→ ACTIVITY
The records follow. Filter them to the lines that hold "down".

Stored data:
■ ■ ■ ■ ■

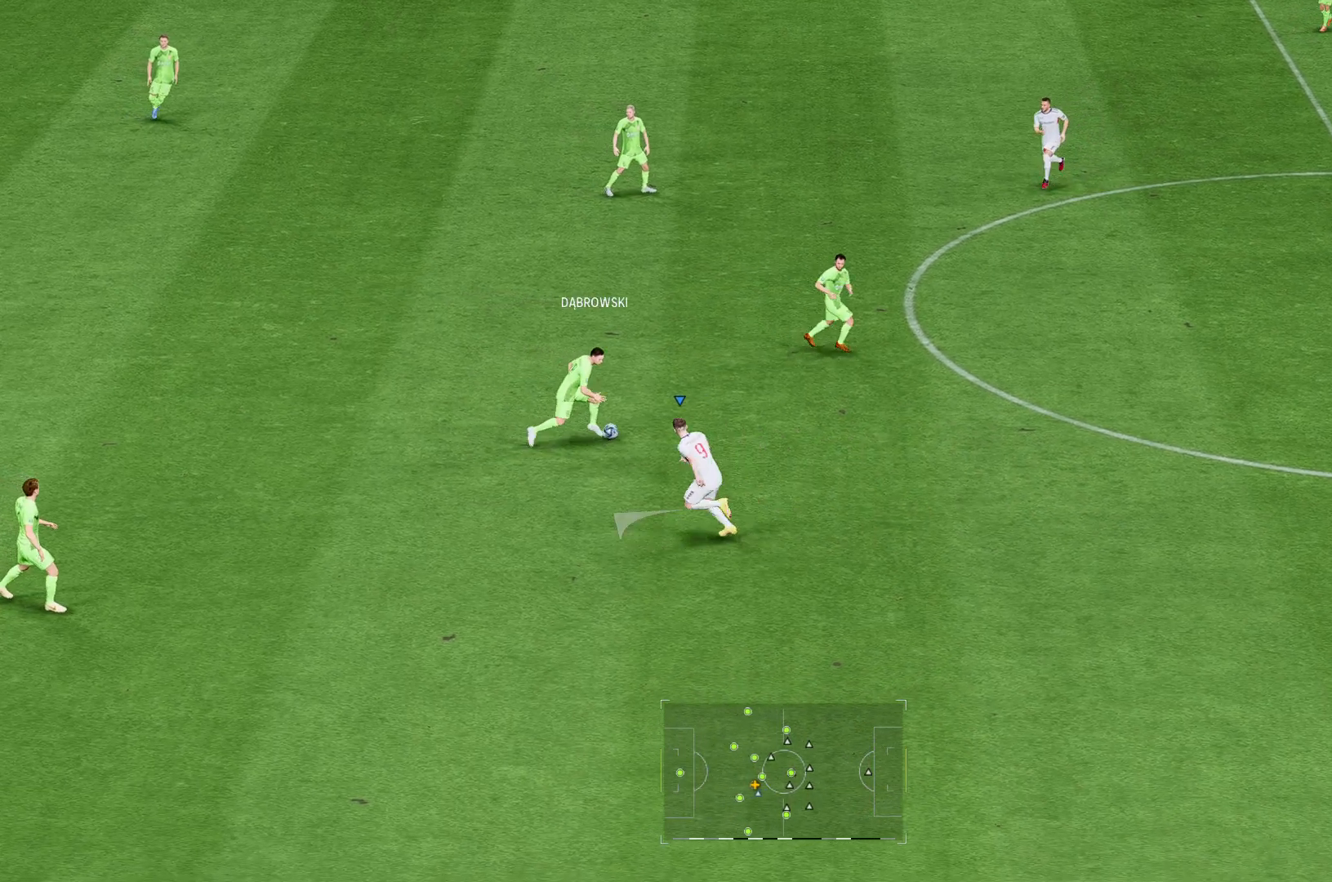
{"buttons": ["R2"], "left_stick": "left", "right_stick": "center", "events": [[321, "left_stick", "left"]]}
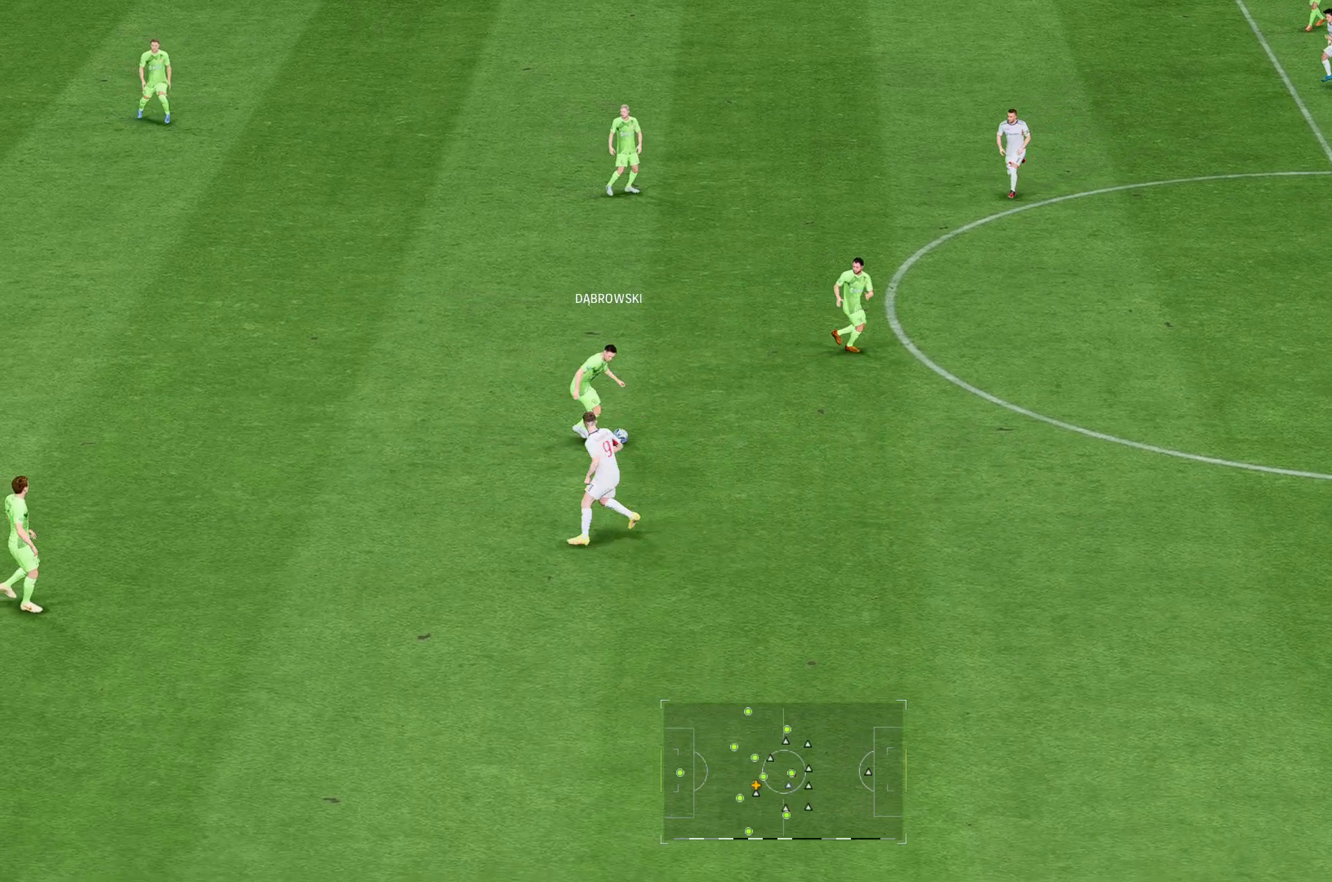
{"buttons": [], "left_stick": "up-left", "right_stick": "center", "events": [[286, "left_stick", "up-left"], [429, "R2", "up"]]}
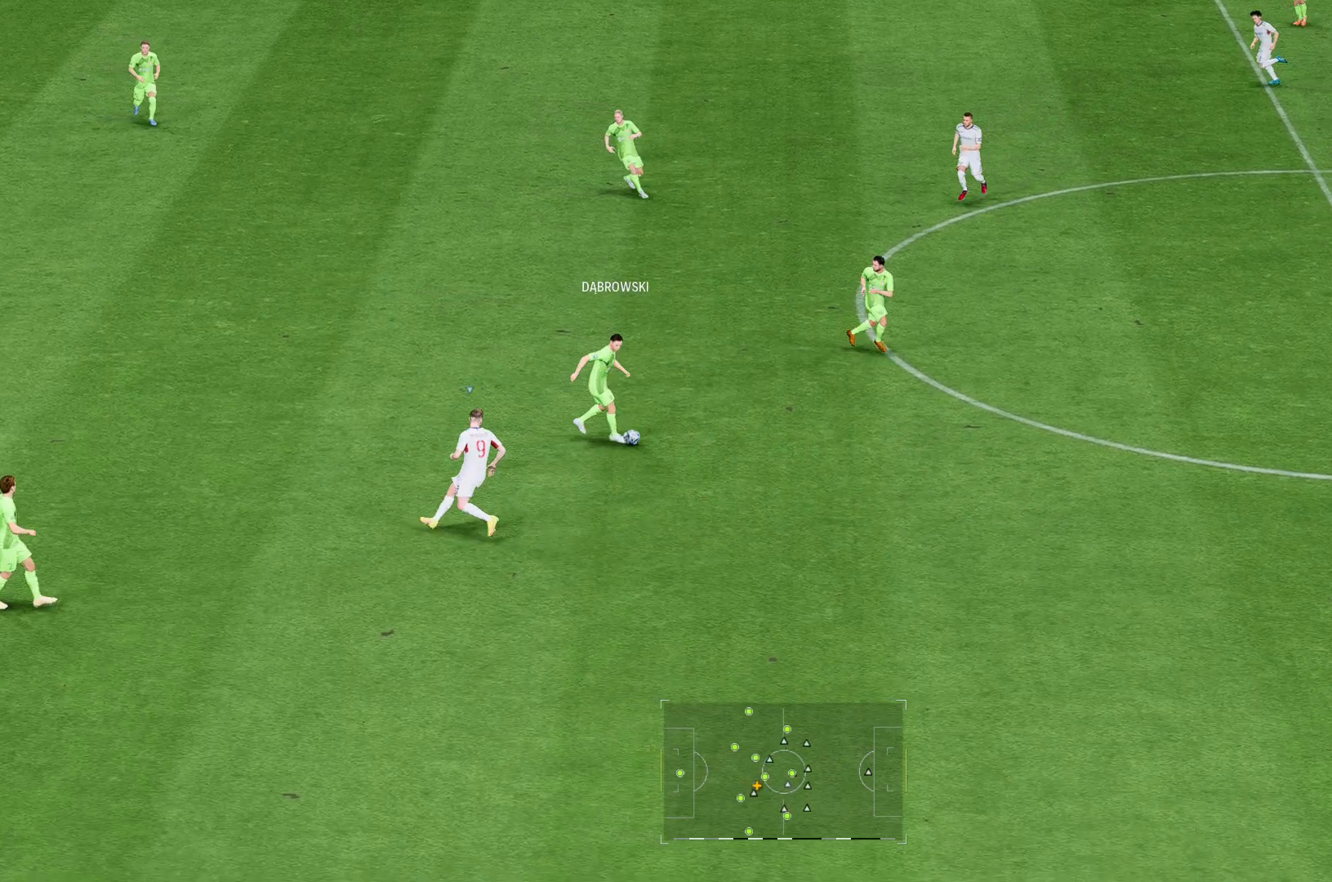
{"buttons": ["R2"], "left_stick": "up-left", "right_stick": "center", "events": [[250, "R2", "down"]]}
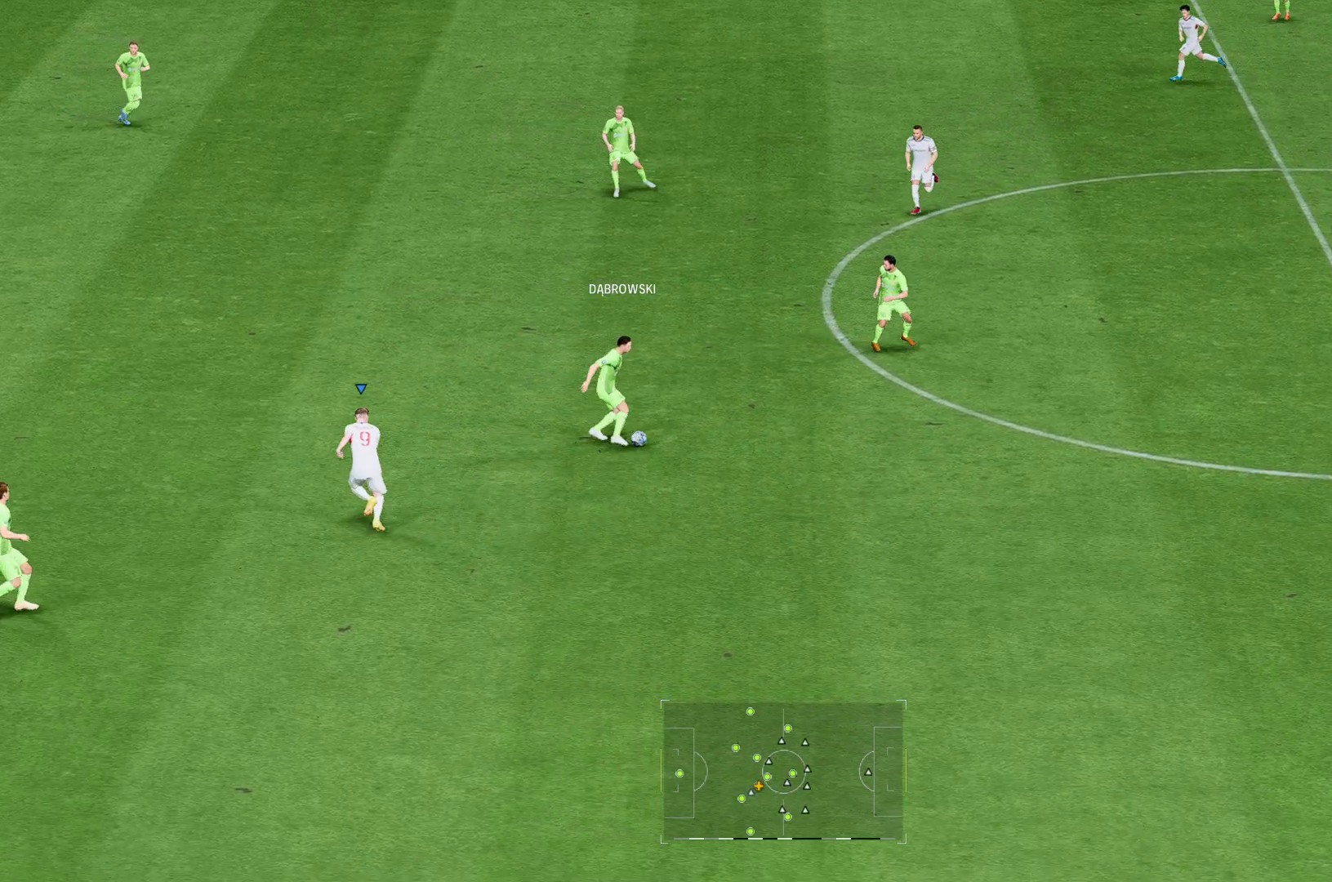
{"buttons": [], "left_stick": "up-left", "right_stick": "center", "events": [[143, "R2", "up"], [321, "R2", "down"], [500, "R2", "up"]]}
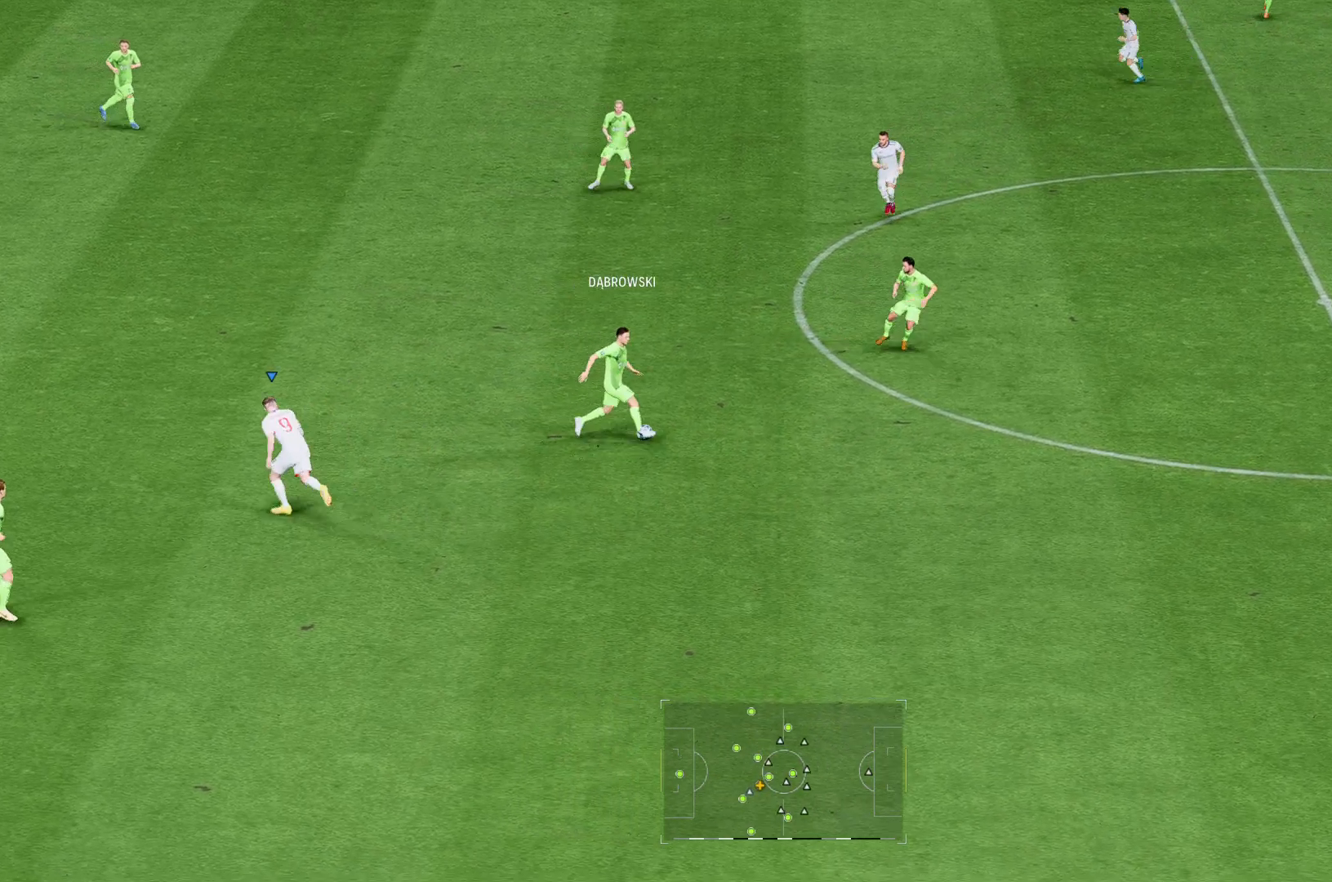
{"buttons": [], "left_stick": "up-left", "right_stick": "center", "events": []}
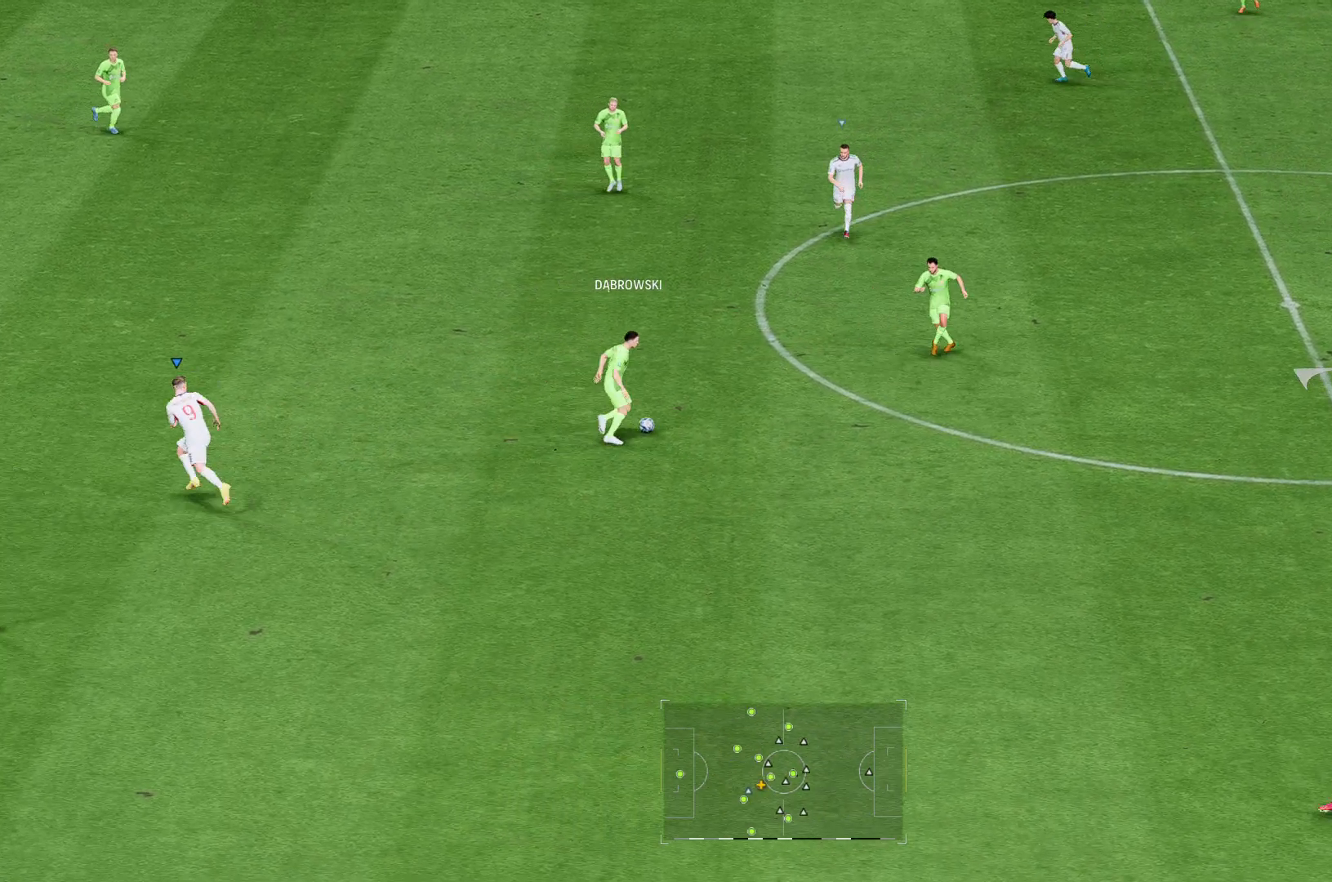
{"buttons": [], "left_stick": "up-left", "right_stick": "center", "events": []}
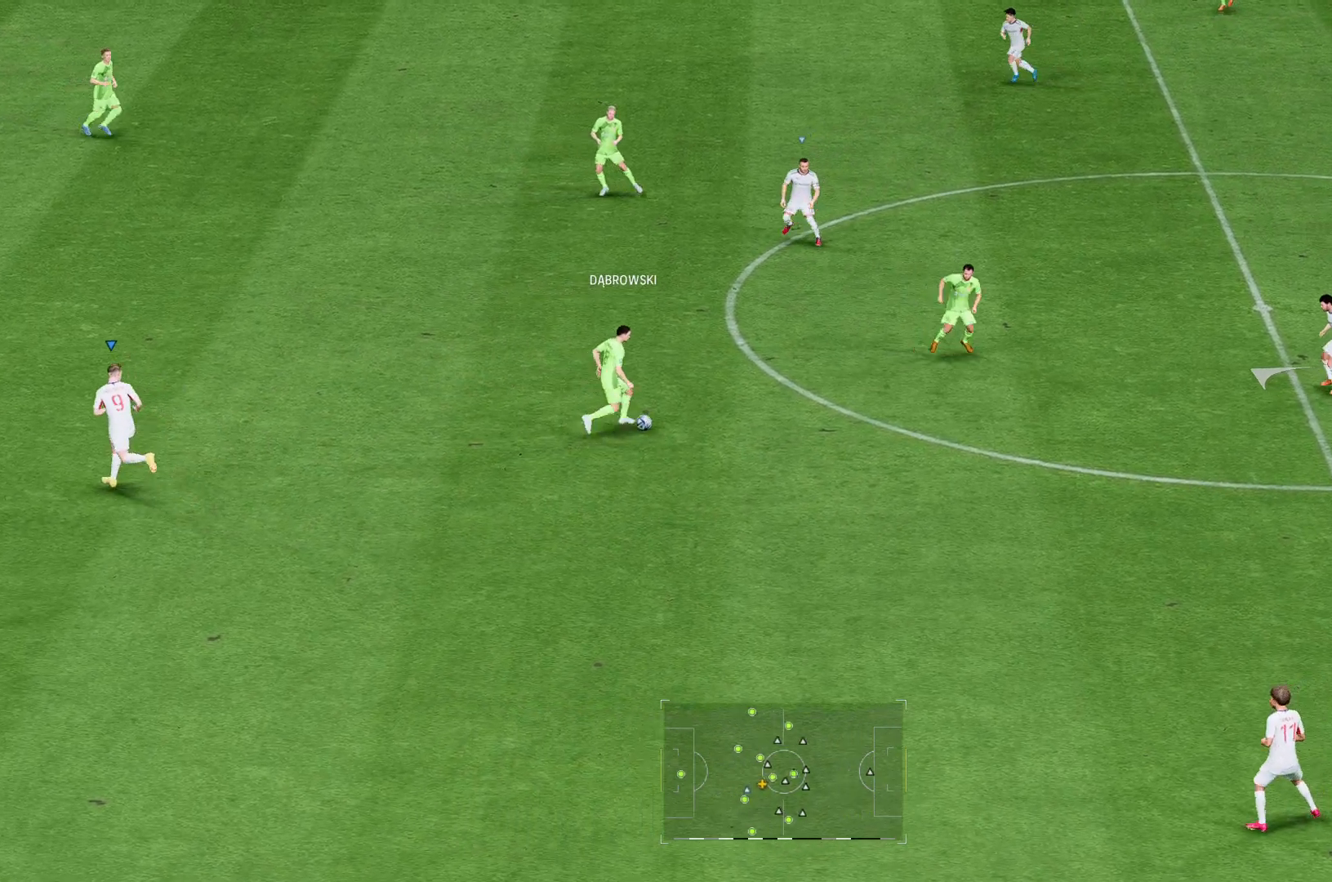
{"buttons": [], "left_stick": "up-left", "right_stick": "center", "events": []}
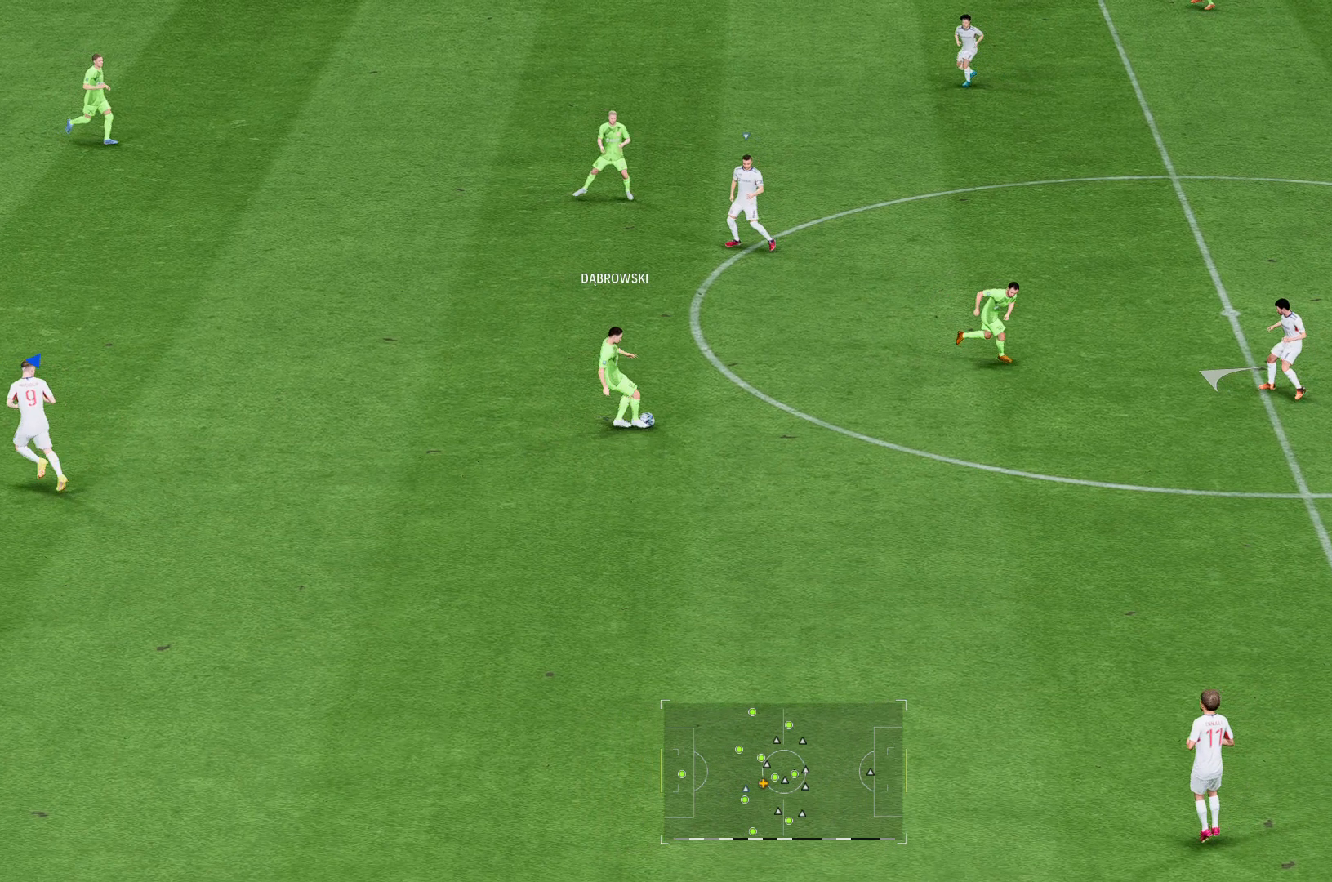
{"buttons": [], "left_stick": "left", "right_stick": "center", "events": [[393, "left_stick", "left"]]}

■ ■ ■ ■ ■

→ RESPONSE
{"buttons": ["R2"], "left_stick": "up-left", "right_stick": "center", "events": [[250, "R2", "down"]]}
{"buttons": [], "left_stick": "up-left", "right_stick": "center", "events": [[143, "R2", "up"], [321, "R2", "down"], [500, "R2", "up"]]}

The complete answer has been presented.